(PROBLEM REQUIREMENTS)
Quote the entries below from the line with "Читайте Korrespondent.net в Google News" through the line with "Якщо ви помітили", both ends included, and only those lines.

(SOURCE INFORMATION)

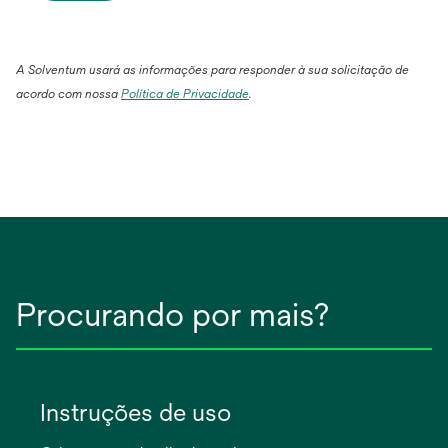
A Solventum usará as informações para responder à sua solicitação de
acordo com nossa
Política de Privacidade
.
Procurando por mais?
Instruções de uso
...
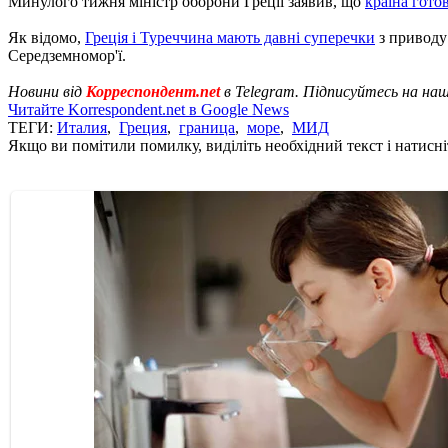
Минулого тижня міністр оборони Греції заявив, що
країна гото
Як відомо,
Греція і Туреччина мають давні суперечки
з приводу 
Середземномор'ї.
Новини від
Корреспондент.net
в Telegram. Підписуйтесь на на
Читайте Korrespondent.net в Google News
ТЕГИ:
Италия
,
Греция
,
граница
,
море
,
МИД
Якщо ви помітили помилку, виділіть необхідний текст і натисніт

(ANSWER TO THIS TASK)
Читайте Korrespondent.net в Google News
ТЕГИ:
Италия
,
Греция
,
граница
,
море
,
МИД
Якщо ви помітили помилку, виділіть необхідний текст і натисніт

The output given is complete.